Há dois projetos de lei principais que tratam desse tema, o PL 2768/2022, que regulamenta a organização e o funcionamento da concorrência entre plataformas digitais, e o PL 2630/2020, conhecido como PL das fake news, que se refere à liberdade, responsabilidade e transparência na internet.
Ambos fortemente inspirados em legislação europeia já em vigor, o Digital Services Act (DSA) – Lei de Serviços Digitais e o Digital Markets Act (DMA) – Regulamento dos Mercados Digitais.
O PL 2768/2022 objetiva o desenvolvimento econômico com concorrência entre os operadores, bem como entre os demais agentes econômicos afetados por suas atividades, propondo transparência e fornecimento de informações à Agência Nacional de Telecomunicações (Anatel).

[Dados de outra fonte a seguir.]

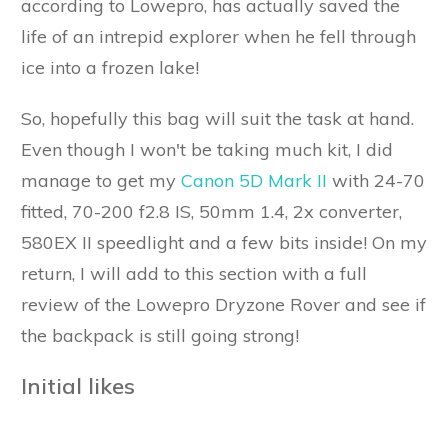
according to Lowepro, has actually saved the
life of an intrepid explorer when he fell through
ice into a frozen lake!
So, hopefully this bag will suit the task at hand.
Even though I won't be taking much kit, I did
manage to get my
Canon 5D Mark II
with 24-70
fitted, 70-200 f2.8 IS, 50mm 1.4, 2x converter,
580EX II speedlight and a few bits inside! On my
return, I will add to this section with a full
review of the Lowepro Dryzone Rover and see if
the backpack is still going strong!
Initial likes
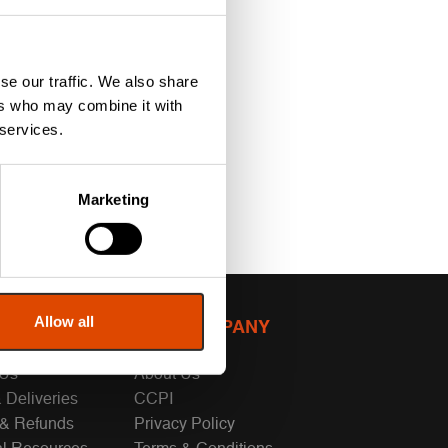
se our traffic. We also share
ers who may combine it with
 services.
Marketing
Allow all
MER SUPPORT
OUR COMPANY
 Us
About Us
 Deliveries
CCPI
 & Refunds
Privacy Policy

O PL 2630/2020, em regime de urgência, propõe estabelecer deveres ao provedor de empregar esforço tecnológico para garantir a confiabilidade e a integridade dos sistemas informacionais e de produzir relatórios trimestrais de transparência.
Tais relatórios incluiriam, dentre outras informações, medidas de exclusão de contas ou conteúdos, especificando as motivações, a metodologia utilizada na detecção do ilícito e o tipo de medida adotada. São providências extremas, nem sempre exigíveis de plataformas pelas quais fluem infinidade de dados e informações. Ainda que existissem recursos tecnológicos para fazer isso, permanece obscuro como formariam filtro confiável para detectar inconsistências em matérias que podem se estender da emissão de valores mobiliários a uso da energia nuclear, de costumes urbanos a informações sobre viagem por todo o mundo.
À luz dos argumentos acima sintetizados, seria fundamental incluir no debate normativo o estímulo à autorregulação das plataformas e estabelecimento de um eficiente processo de cooperação entre órgãos reguladores e autorreguladores, a exemplo do que ocorre no mercado de valores mobiliários. A qual poderia obedecer ao arcabouço e divisão de funções proposto com sucesso pela regulação de mercados organizados.